One of the most important voices on the Wattstax record belonged to a young Jesse Jackson, who kicked off the festival with an invocation that ended with his legendary “I Am Somebody” speech. When Martin Luther King, Jr. was assassinated in Memphis four years earlier, Jackson had been standing even closer to King than Isaac Hayes — he was in the courtyard at the Lorraine Motel, close enough to hear the rifle clap. Jackson’s ascension as a public figure soon followed, occurring in the same post-Malcolm, post-King void of leadership that also gave rise to the Black Panthers and James Brown’s political singles. Charismatic, ambitious and tireless, Jackson was the champion of television sound bites. As a bridge between MLK’s messages of economic empowerment and the Panthers’ calls for immediate revolution, Jackson was the perfect complement to the rise of Stax Records — one of the largest black-owned businesses in the country that worked with an integrated staff, a company who’s biggest recording artist oozed black power after charting a record made up of white pop hits.
Heading up the Chicago chapter of Operation Breadbasket, Jackson turned a campaign to improve
economic conditions into an aggressive agent of change. With tactics like picketing chain stores and threatening boycotts if they didn’t carry enough black products or hire enough black employees, Breadbasket’s efforts resulted in what a 1971
Life
magazine article claimed was 4,000 jobs for Chicago’s black residents, plus 10,000 more jobs that were created indirectly. By 1974, black entrepreneurs in Chicago had a more extensive financial stronghold than in any other city in the country. With these efforts, Jackson got the attention and adoration of Stax Records and Al Bell. Isaac Hayes started showing up to Jackson’s three-hour Breadbasket service meetings, get-togethers that treated protest and community organization as a spiritual, inspirational event. Bell signed Jackson as the first artist on Stax’s consciousness-heavy daughter label, Respect Records, and released his album
I Am Somebody
under the name the Country Preacher: The Rev. Jesse Jackson.

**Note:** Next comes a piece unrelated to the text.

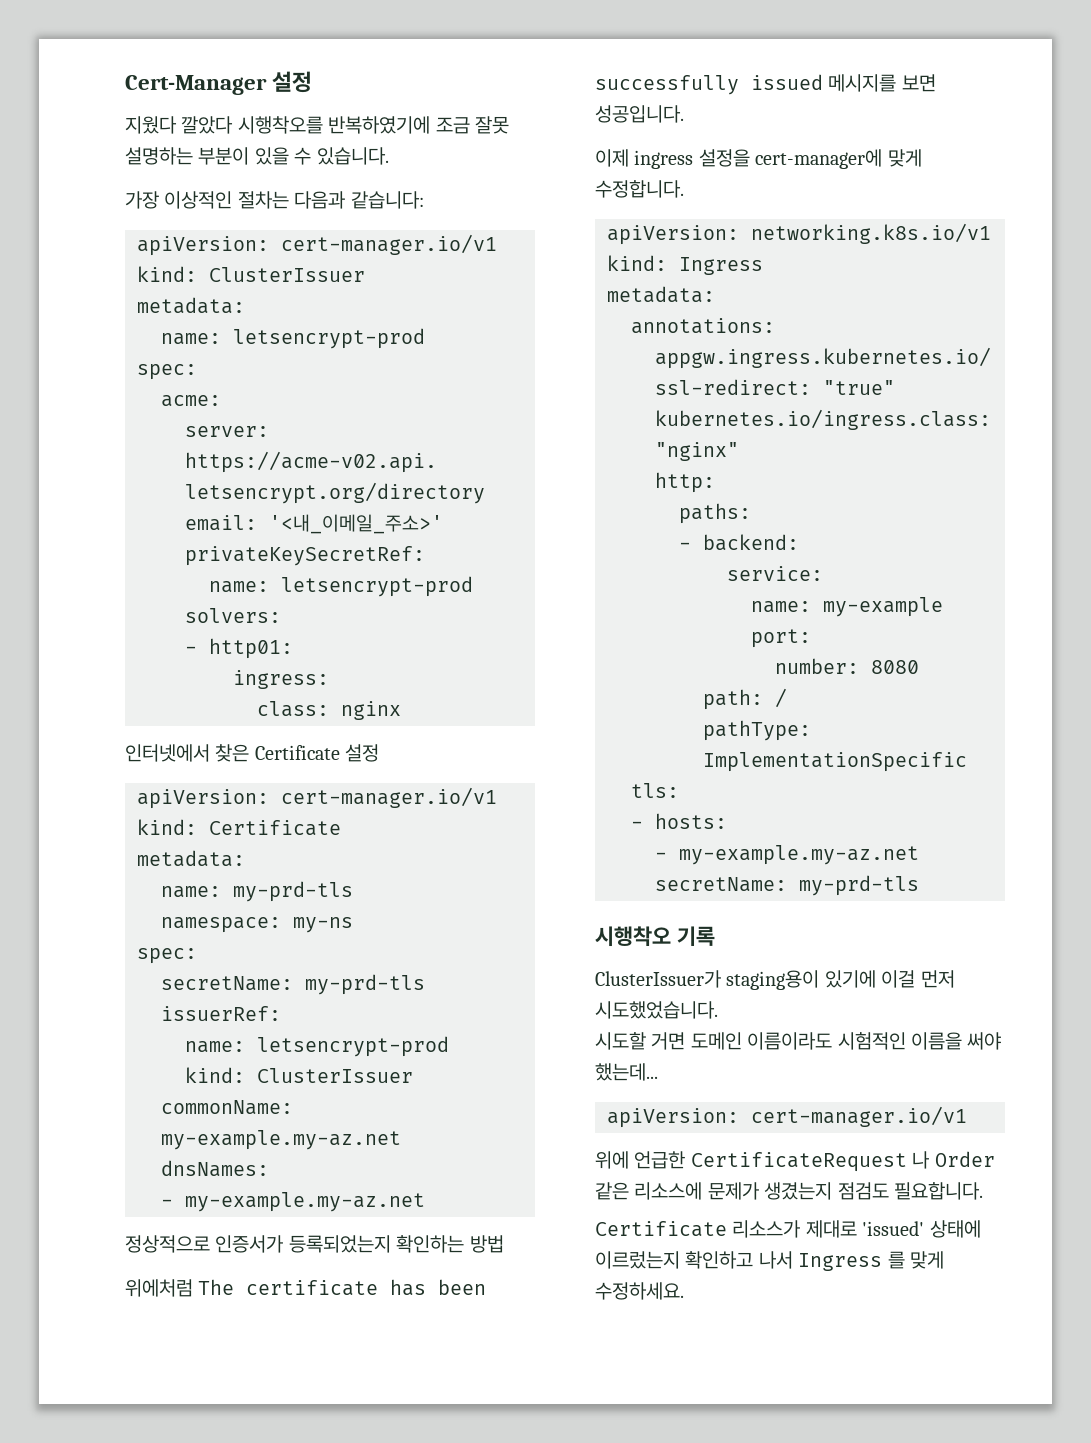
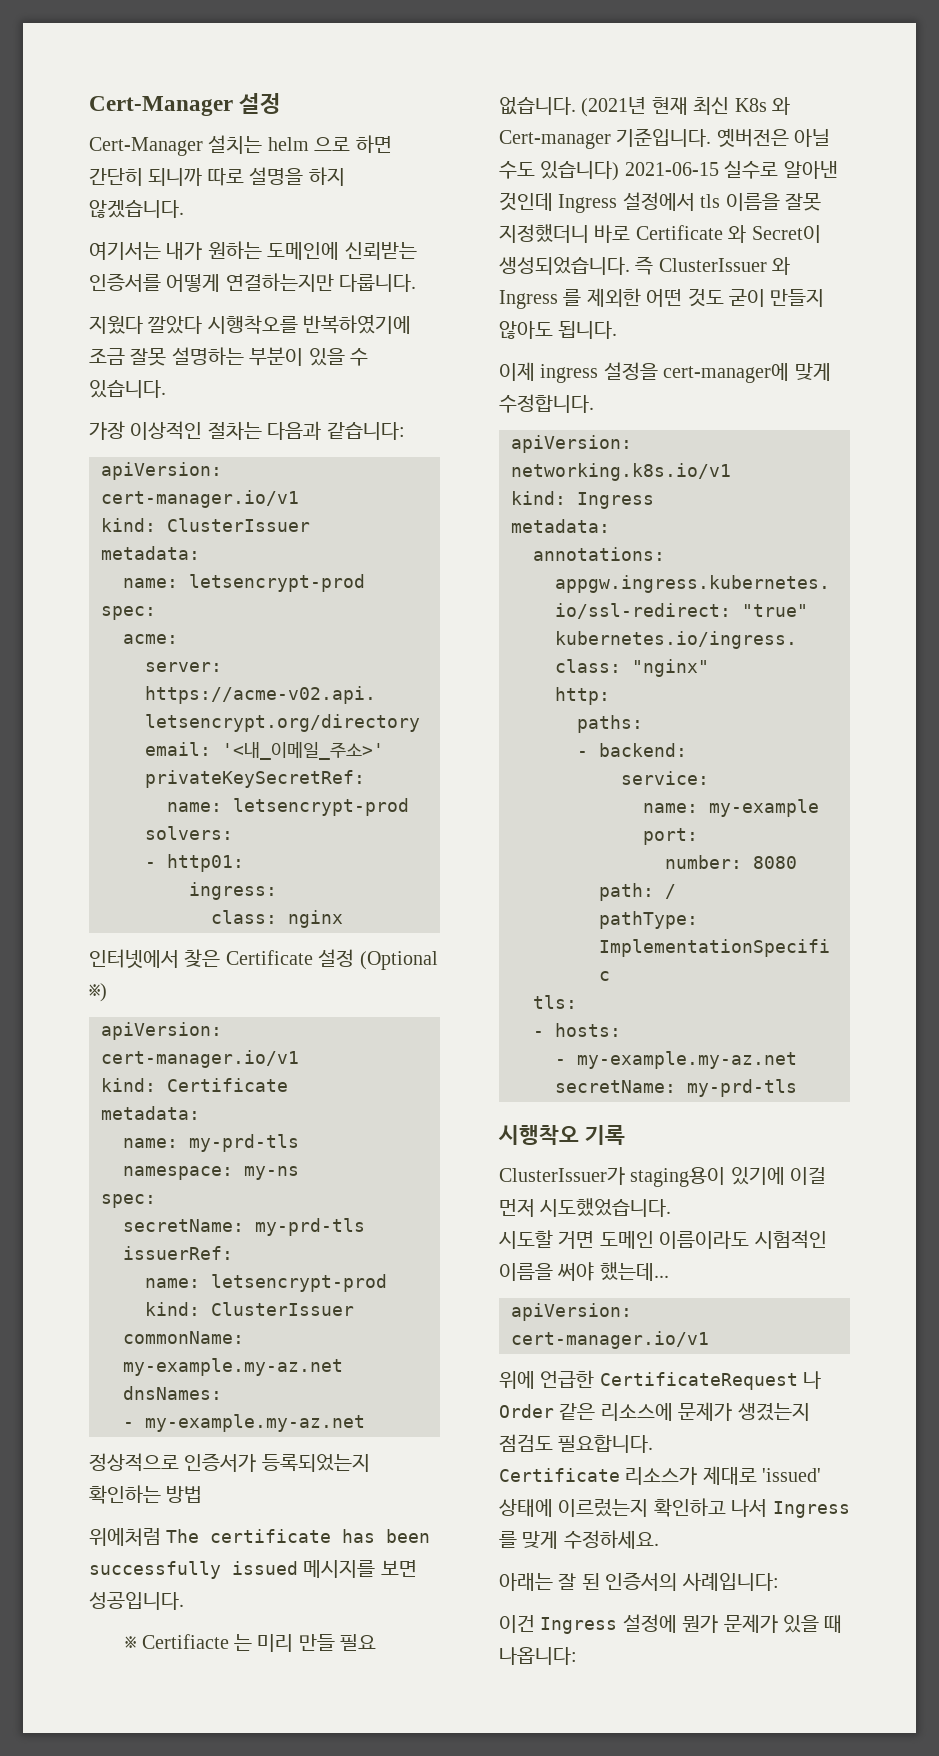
(313, 82) none -> [89,135,392,156] [89,167,345,186] [89,200,184,218] [89,241,417,260] [89,273,417,292] // Cert-Manager 설치는 helm 으로 하면 간단히 되니까 따로 설명을 하지 않겠습니다. // 여기서는 내가 원하는 도메인에 신뢰받는 인증서를 어떻게 연결하는지만 다룹니다.
(380, 753) none -> [359,951,438,970] [89,983,107,1002] (Optional ※)
(684, 114) none -> [125,1634,377,1652] [499,97,790,117] [499,128,831,149] [499,161,838,181] [499,192,821,213] [499,224,821,243] [499,256,791,275] [499,288,825,309] [499,321,618,339] // ※ Certifiacte 는 미리 만들 필요 없습니다. (2021년 현재 최신 K8s 와 Cert-manager 기준입니다. 옛버전은 아닐 수도 있습니다) 2021-06-15 실수로 알아낸 것인데 Ingress 설정에서 tls 이름을 잘못 지정했더니 바로 Certificate 와 Secret이 생성되었습니다. 즉 ClusterIssuer 와 Ingress 를 제외한 어떤 것도 굳이 만들지 않아도 됩니다.
(684, 1291) none -> [499,1572,779,1591] [499,1614,843,1634] [499,1647,577,1665] // 아래는 잘 된 인증서의 사례입니다: // 이건 Ingress 설정에 뭔가 문제가 있을 때 나옵니다:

To this day, “I Am Somebody” is regarded as Jackson’s most famous speech. An intense work of call-and-response that follows Christian litanies and anticipates hip-hop, “Somebody” also makes use of sampling. The familiar refrain — “I am . . . somebody” was used by Jackson’s father figure, Martin Luther King, Jr., in a speech delivered in Mississippi during the summer of 1964. But the way Jackson flipped the line turned it into an unforgettable chorus, something that worked with the unique chemistry of a chart-topping
pop song. It was something uncomplicated enough to resonate when Jackson said it on a 1971 episode of
Sesame Street
but deep enough to inspire the masses at Wattstax. Bell had seen Jackson deliver the speech in Chicago, and he said being on the Wattstax stage for Jackson’s sweaty, passionate, fist-heavenward reading was “a highlight in my life on planet earth.”